The possible role of social media black propaganda cannot be disregarded in Biden’s implosion, but if Biden weren’t such a weak candidate, he wouldn’t have been so vulnerable to such tactics in the first place. I’m not quite ready to write Biden off, however. If he performs poorly in South Carolina, then it will be time to write him off.

Could Sanders falter in the primary because of his weaknesses? Certainly. His main weakness is branding, and centrists are already firing up the red-baiting machine. We shall see.

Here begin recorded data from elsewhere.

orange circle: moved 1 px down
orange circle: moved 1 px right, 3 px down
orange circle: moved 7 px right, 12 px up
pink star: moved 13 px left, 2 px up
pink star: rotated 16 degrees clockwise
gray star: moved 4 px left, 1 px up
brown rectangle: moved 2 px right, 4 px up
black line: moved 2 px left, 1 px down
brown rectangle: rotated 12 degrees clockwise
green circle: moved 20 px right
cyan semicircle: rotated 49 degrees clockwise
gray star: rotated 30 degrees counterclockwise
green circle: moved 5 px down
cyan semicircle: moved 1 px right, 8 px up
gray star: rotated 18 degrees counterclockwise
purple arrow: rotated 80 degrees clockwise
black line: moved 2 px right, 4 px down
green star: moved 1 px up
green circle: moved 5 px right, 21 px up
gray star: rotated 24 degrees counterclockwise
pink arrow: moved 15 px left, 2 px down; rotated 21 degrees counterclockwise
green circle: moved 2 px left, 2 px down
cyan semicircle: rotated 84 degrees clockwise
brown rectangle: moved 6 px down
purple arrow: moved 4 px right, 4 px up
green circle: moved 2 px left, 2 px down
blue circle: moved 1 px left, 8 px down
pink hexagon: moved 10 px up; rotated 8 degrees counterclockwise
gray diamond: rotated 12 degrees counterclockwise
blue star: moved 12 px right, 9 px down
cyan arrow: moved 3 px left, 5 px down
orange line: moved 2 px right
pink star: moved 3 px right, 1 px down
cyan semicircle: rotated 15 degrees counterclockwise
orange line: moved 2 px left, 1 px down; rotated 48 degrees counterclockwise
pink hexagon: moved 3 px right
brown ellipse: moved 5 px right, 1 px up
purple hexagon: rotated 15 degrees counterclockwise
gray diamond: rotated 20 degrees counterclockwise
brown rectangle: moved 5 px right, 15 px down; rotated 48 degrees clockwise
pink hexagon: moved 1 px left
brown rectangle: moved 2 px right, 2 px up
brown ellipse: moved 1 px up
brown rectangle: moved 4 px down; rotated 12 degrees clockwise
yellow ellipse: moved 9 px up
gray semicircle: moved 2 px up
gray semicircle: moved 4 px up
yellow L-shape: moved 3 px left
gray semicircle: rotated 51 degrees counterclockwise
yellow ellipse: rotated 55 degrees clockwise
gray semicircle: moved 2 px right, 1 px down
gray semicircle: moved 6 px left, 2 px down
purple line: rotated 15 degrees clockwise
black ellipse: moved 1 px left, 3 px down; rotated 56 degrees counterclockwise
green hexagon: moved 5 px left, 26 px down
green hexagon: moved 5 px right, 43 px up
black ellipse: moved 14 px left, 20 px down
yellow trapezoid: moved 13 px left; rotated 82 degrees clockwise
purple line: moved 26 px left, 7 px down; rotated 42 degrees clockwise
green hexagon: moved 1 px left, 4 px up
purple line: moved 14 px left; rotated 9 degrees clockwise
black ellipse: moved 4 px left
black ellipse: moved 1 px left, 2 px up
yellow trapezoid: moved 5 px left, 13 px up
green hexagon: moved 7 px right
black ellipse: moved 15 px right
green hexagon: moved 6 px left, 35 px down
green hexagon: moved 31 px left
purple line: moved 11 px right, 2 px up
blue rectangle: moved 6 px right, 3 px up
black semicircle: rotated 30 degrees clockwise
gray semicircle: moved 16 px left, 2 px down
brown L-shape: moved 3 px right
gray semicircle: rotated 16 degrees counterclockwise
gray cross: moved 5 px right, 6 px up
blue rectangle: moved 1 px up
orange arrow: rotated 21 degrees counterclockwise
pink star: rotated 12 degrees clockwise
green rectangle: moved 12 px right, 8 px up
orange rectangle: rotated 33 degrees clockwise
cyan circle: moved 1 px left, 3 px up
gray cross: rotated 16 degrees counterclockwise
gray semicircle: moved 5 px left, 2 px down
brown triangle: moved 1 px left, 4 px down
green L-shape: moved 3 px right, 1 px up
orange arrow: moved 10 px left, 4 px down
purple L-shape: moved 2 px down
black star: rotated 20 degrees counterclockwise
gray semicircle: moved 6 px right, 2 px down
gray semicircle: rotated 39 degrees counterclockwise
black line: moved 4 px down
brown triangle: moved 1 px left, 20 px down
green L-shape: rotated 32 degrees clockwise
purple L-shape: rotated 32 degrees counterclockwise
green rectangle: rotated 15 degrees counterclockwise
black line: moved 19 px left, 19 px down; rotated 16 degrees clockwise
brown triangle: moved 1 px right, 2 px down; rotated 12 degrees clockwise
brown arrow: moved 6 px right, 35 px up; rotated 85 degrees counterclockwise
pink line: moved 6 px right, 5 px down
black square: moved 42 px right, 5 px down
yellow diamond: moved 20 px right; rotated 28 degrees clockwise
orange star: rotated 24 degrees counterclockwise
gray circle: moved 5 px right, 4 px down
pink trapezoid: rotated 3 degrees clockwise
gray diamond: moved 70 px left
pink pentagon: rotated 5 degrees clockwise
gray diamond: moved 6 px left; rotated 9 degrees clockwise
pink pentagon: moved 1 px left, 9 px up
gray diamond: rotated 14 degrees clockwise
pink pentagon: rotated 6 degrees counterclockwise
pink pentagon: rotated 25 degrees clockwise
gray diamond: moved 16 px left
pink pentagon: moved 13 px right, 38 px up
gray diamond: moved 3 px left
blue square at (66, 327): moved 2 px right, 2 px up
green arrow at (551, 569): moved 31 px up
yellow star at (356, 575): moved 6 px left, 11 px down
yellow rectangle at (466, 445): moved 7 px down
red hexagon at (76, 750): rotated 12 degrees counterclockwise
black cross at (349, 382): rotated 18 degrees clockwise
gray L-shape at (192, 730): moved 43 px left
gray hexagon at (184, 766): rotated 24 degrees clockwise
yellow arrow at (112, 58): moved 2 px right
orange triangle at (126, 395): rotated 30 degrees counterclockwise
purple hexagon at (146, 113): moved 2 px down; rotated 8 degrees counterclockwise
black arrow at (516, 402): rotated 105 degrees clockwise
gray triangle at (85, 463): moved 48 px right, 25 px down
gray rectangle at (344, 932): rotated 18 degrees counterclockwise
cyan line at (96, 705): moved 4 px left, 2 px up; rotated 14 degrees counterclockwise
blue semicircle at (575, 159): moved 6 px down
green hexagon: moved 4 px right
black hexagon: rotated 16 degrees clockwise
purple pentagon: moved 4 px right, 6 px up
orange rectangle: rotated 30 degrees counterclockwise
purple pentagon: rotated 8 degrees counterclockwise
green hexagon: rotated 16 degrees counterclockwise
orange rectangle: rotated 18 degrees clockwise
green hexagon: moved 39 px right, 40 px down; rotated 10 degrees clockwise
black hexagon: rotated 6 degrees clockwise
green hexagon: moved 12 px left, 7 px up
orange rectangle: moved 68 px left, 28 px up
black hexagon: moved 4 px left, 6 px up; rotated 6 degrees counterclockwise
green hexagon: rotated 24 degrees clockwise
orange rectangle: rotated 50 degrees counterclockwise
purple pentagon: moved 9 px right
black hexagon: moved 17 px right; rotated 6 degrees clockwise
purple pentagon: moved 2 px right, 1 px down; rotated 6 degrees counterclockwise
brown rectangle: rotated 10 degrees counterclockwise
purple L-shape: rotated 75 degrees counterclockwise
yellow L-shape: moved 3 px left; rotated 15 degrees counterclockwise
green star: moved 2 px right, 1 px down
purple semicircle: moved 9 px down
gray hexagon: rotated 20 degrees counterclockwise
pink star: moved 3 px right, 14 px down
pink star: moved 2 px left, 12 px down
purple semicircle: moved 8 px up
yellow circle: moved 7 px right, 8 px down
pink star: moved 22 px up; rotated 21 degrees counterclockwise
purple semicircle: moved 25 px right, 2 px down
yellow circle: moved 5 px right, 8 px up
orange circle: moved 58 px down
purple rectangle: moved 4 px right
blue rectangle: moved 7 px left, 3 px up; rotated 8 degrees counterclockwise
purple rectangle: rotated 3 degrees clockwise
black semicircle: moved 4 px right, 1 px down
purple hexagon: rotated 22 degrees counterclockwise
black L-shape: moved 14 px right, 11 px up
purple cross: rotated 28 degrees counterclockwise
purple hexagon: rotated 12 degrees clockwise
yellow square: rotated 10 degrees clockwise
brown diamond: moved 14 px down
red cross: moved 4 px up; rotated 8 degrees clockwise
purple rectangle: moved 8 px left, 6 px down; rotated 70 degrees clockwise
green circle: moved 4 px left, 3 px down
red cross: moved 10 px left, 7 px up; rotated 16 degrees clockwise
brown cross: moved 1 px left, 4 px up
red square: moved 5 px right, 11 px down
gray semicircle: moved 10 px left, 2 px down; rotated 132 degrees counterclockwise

Leftists upset about this inevitability need to keep in mind that a) it was inevitable, and b) if Sanders cannot effectively counter the red-baiting, he has no business being the nominee; Trump would certainly attempt to red-bait Sanders.

Such stress-testing is, after all, one of the purposes of a primary. With such a large pack of such weak candidates, the only thing that can be expected for sure are more sudden changes. Two weeks from now, most of this analysis is likely to be hopelessly dated.